§ Task prompt
Search the data for the string "lines" and extract every line where it appears.
------ Records for processing
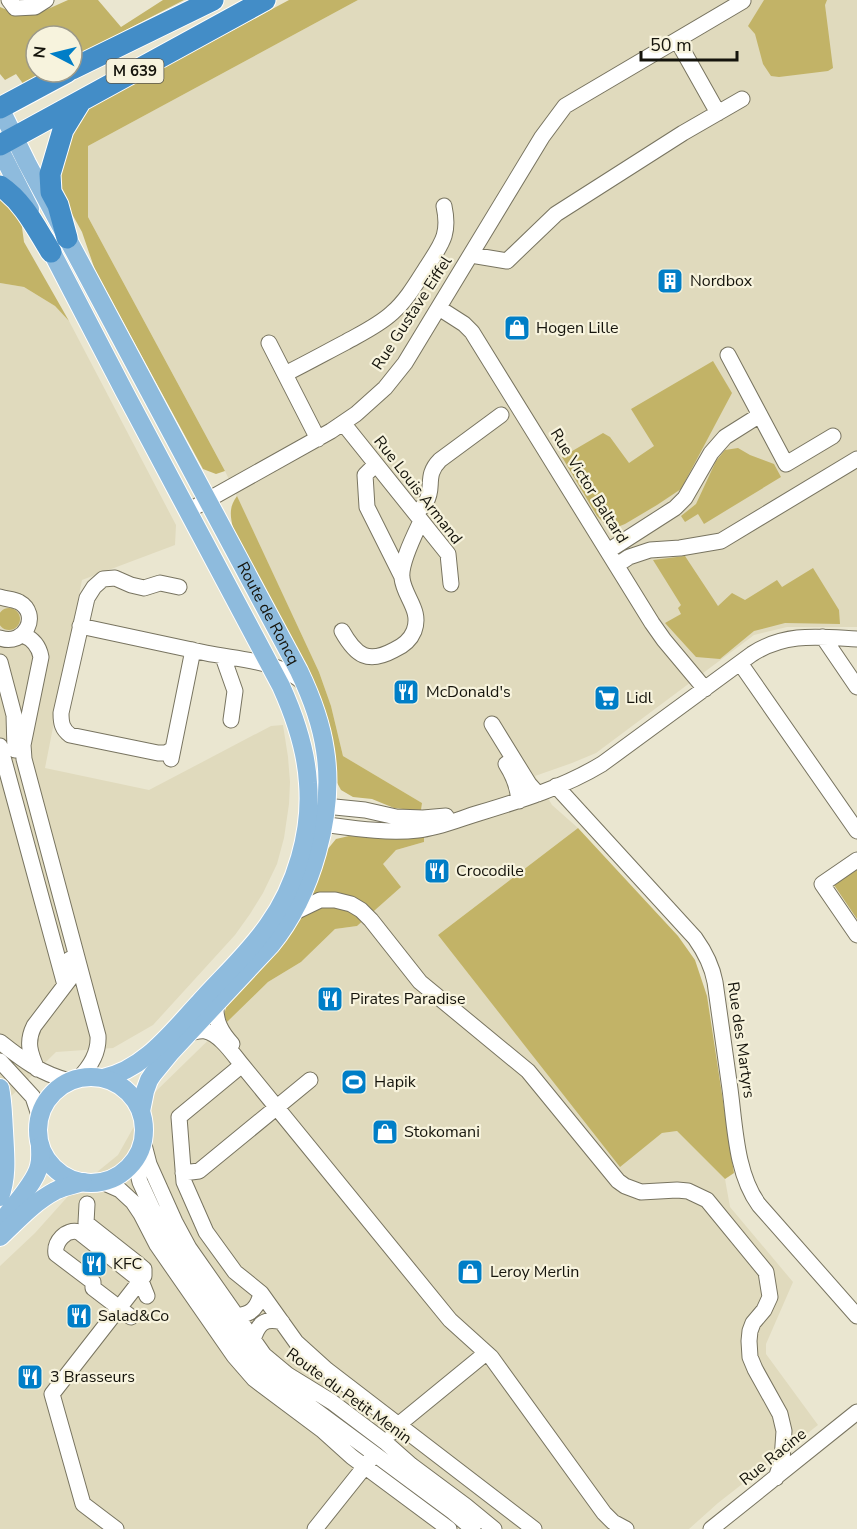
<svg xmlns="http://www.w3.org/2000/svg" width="857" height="1529" font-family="'Nunito Sans',sans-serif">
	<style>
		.built { fill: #e0dabd }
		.green { fill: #c2b367 }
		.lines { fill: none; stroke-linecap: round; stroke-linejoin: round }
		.minor-casing { stroke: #787460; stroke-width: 17 }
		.major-casing { stroke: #fff; stroke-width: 20 }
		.highway-casing { stroke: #fff; stroke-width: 23 }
		.minor { stroke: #fff; stroke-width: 15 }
		.major { stroke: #8ebbdd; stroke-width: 18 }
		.highway { stroke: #438dc7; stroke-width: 21 }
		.labels { text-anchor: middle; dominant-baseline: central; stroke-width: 4.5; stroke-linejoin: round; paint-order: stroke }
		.shield { fill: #f7f3dd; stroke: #59574b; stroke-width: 1.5 }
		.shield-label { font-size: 15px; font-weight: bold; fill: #15140c }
		.poi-label { font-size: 16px; fill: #15140c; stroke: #f7f3dd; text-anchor: start }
		.street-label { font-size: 16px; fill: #15140c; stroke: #f7f3dd }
	</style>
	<rect width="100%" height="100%" fill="#eae6d0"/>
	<path class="built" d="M358 0H857V627H787L754 635 596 753 572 763 535 776 552 805 578 828 438 935 620 1166 662 1133 677 1131 725 1179 730 1207 793 1282 766 1344V1354L818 1425 718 1503 689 1529H0V1266L35 1233 70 1194 118 1155 151 1096 268 982 301 962 335 929 357 926 400 887 382 864 396 850 424 842 422 803 343 756 331 706 319 672 225 471 88 217V146Z
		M0 283 24 287 55 306 69 321 176 525 175 545 82 580 45 768 149 790 271 726 283 725 288 757 290 782 289 804 284 838 277 864 263 893 250 914 235 935 153 1025 113 1048 56 1052 0 1107Z"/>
	<path class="green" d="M68 0H98L121 27 163 0H184L72 58V36H36V72H47L24 85 16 74 5 80 0 74V7L14 13H39Z
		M289 0H358L88 146V217L225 471 216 474 203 469 95 270 82 232 66 203 59 180 68 145 83 111Z
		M764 0H827L825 5 833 68 828 71 779 77 771 76 763 64 755 34 748 26Z
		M0 196 20 213 24 242 69 321 55 306 24 287 0 283Z
		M713 361 732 393 681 489 657 505 625 524 615 528 604 523 597 516 562 457 603 433 610 437 629 463 654 446 631 409Z
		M738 448 750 455 774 464 781 477 704 524 698 514 685 522 681 516 696 504 716 461 725 450Z
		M237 496 319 672 331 706 343 756 422 803 421 811 394 808 372 799 353 797 341 790 335 779 233 528C230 515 229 507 237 496Z
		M685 556 718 606 732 593 745 600 777 580 782 587 813 568 839 610 840 624 785 623 754 631 720 659 696 657 665 623 681 614 678 608 681 605 653 560Z
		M-2 619a11 11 0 1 1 22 0a11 11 0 1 1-22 0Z
		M578 828 678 936 695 960 707 996 734 1173 725 1179 677 1131 662 1133 620 1167 438 935Z
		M349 836 397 839 424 837V842L396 850 383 864 401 887 357 926 335 929 301 962 268 982 227 1022 224 1015 227 1004 269 961 294 926 312 894 327 850 336 839Z
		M857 869V919L834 885Z"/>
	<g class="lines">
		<g class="minor-casing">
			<path id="minor" d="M9 0 15 8 35 7 46 0
				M677 40 718 113
				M471 255 507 261 556 214 683 133 742 99
				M439 308 464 324 472 332 652 623 664 640 705 689
				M269 343 318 439
				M728 355 786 464 833 436
				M285 374C305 364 325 353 346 342 362 333 379 325 392 313 407 300 417 282 428 265 442 243 450 234 444 206
				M343 423 448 554 451 584
				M376 464 365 475 367 507 402 577
				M188 511 331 431 356 414 385 388 405 363 542 137 565 106 743 1
				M415 513C419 510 424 506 426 502 435 487 424 476 440 460L501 415
				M608 551 675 508 685 498 711 453 725 437 760 415
				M617 565 629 557 650 550 680 548 721 541 857 459
				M0 597C6 599 13 599 19 602 41 614 25 647 0 638
				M80 626C122 635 164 644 206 653 240 660 278 660 305 684
				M342 631C356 656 368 664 394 650 403 646 410 641 414 631 422 610 404 597 402 578 400 563 415 534 421 521
				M23 635C33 639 39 646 41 657L23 745 24 759 98 1036C99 1053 91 1066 79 1078
				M823 637 857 687
				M223 657 235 691 231 720
				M0 662 14 715 15 750
				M740 663 857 831
				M492 724 529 784 538 794
				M0 746 65 985
				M173 749 166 753H158L70 735C62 729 61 723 61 713L87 598 94 587 103 579 115 578 131 585 144 588 160 583 179 587
				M171 759 193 650
				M506 764C513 775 518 787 519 801
				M556 786 695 938C705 952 712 966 715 982 720 1018 725 1053 730 1089 735 1126 736 1174 759 1205L857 1316
				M315 805 365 810 396 817 423 818 446 816
				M313 823C346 827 384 834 418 830 439 828 459 819 479 813 522 800 564 787 602 764L752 654C786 632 819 637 857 639
				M857 860 822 884 857 935
				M293 913 320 900H335L351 904 361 910 371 920 420 982 528 1071 618 1181 625 1186 641 1192 677 1190 688 1191 707 1200 766 1272 770 1297 764 1310 753 1323 750 1331 749 1341 750 1357 755 1369 780 1414 784 1431 782 1460 776 1478
				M216 1005C215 1021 221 1032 232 1044
				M190 1033C195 1032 200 1030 205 1031 220 1034 233 1054 242 1065L450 1320 491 1357 604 1513 613 1522 626 1529
				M0 1042C24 1061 40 1073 69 1081
				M0 1061 33 1097 40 1118
				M242 1065 179 1117 184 1182 206 1232 235 1272 261 1293 296 1342 327 1370 534 1529
				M37 1069C30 1053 26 1042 34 1026L72 976 73 970 70 959
				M143 1141 149 1164 175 1222 189 1248 264 1355 288 1375 332 1402 385 1442 411 1465 466 1506 494 1529
				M138 1156 137 1170 140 1182 152 1208 167 1235 196 1280 246 1350 261 1368 276 1381 453 1512 473 1529
				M183 1173 199 1171 310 1080
				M102 1182 120 1190 133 1202 141 1214 157 1245 234 1356 254 1379 322 1430 352 1457 449 1529
				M87 1204 86 1223 138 1264 144 1269V1276L52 1394 83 1504 116 1529
				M235 1315C251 1316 258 1307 261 1293
				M131 1317 93 1288V1282L56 1254C54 1242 66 1228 79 1232L141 1281 147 1296
				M253 1340C258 1324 264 1317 282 1322
				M393 1432 398 1425 486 1353
				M315 1529 370 1460
				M711 1529 857 1412"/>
		</g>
		<g class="major-casing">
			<g id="major">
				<path id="s1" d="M0 108 27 163 299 671C311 696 321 722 325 750 335 813 312 895 271 945L171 1052 153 1074 149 1080 145 1091 141 1111"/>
				<path d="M0 150 30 209"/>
				<path d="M45 239 124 391 281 686C295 717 306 749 308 783 312 831 296 886 268 925 248 954 221 978 198 1004 171 1033 143 1070 103 1078"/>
				<circle cx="91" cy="1130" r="53"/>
				<path d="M0 1088C3 1102 3 1117 4 1131 5 1153 8 1176 0 1197"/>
				<path d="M0 1223C11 1209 36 1182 39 1166 41 1159 40 1152 40 1146"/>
				<path d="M0 1237C17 1221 34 1202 55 1191 64 1186 74 1185 83 1182"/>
			</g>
		</g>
		<g class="highway-casing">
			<path id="highway" d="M72 69 213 0
				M0 108 67 72
				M0 145 265 0
				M0 186C24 202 36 228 51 252
				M67 238 58 205 51 192 50 174 63 130 79 104"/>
		</g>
		<use href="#minor" class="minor"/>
		<use href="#major" class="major"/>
		<use href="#highway" class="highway"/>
	</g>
	<defs>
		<g id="building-square" transform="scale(1.35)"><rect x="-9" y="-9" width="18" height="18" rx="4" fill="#007ec7" stroke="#f7f3dd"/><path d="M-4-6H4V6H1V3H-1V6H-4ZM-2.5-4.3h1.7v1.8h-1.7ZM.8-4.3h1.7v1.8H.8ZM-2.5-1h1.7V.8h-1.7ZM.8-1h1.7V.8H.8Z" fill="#fff"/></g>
		<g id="shop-square" transform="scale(1.35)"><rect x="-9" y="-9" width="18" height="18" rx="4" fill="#007ec7" stroke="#f7f3dd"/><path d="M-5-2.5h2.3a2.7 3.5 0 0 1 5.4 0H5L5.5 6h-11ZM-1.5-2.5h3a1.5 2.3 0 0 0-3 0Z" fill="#fff"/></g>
		<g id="restaurant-square" transform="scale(1.35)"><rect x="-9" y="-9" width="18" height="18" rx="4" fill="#007ec7" stroke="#f7f3dd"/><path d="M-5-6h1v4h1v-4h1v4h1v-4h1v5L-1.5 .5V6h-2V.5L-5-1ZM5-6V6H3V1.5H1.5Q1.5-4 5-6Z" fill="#fff"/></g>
		<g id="supermarket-square" transform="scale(1.35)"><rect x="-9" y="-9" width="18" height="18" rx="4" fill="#007ec7" stroke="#f7f3dd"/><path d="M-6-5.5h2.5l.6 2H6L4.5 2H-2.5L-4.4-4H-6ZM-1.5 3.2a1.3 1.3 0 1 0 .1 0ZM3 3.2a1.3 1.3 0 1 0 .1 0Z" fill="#fff"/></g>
		<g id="stadium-square" transform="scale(1.35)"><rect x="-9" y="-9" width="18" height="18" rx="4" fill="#007ec7" stroke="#f7f3dd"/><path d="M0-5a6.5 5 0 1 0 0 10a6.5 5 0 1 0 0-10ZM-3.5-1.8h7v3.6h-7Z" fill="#fff"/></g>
	</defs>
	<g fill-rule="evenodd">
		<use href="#building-square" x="670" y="281"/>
		<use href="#shop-square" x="517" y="328"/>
		<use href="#restaurant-square" x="406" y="692"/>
		<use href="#supermarket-square" x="607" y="698"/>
		<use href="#restaurant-square" x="437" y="871"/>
		<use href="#restaurant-square" x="330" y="999"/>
		<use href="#stadium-square" x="354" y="1082"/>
		<use href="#shop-square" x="385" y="1132"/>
		<use href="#restaurant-square" x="94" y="1264"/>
		<use href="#shop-square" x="470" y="1272"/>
		<use href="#restaurant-square" x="79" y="1316"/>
		<use href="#restaurant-square" x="30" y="1377"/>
	</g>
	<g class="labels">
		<rect class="shield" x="106.5" y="59" width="57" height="24" rx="4.5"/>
		<g class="shield-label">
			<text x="135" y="71">M 639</text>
		</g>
		<g class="poi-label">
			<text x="690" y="281">Nordbox</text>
			<text x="536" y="328">Hogen Lille</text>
			<text x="426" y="692">McDonald's</text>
			<text x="626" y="698">Lidl</text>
			<text x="456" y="871">Crocodile</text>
			<text x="350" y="999">Pirates Paradise</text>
			<text x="374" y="1082">Hapik</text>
			<text x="404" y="1132">Stokomani</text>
			<text x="113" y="1264">KFC</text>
			<text x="490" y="1272">Leroy Merlin</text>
			<text x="98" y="1316">Salad&amp;Co</text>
			<text x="50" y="1377">3 Brasseurs</text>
		</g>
		<g class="street-label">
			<text transform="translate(412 313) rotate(-57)">Rue Gustave Eiffel</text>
			<text transform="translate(589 486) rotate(58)">Rue Victor Baltard</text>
			<text transform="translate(418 490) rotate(52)">Rue Louis Armand</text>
			<text stroke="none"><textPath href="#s1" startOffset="572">Route de Roncq</textPath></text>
			<text transform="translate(741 1040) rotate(82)">Rue des Martyrs</text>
			<text transform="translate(349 1396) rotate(36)">Route du Petit Menin</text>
			<text transform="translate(773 1457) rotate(-39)">Rue Racine</text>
		</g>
	</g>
	<g transform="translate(54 54) rotate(277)"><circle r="28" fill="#f7f3dd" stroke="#9d9a89" stroke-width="1.5"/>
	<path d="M0-4.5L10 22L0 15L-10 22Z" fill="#007ec7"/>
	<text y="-9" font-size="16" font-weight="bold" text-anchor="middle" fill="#15140c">N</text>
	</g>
	<path d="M641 51v9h96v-9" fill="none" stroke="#15140c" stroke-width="3"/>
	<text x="650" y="51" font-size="18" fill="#15140c" stroke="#f7f3dd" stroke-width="4.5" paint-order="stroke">50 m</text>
</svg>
------------
§ Result of the task
		.lines { fill: none; stroke-linecap: round; stroke-linejoin: round }
	<g class="lines">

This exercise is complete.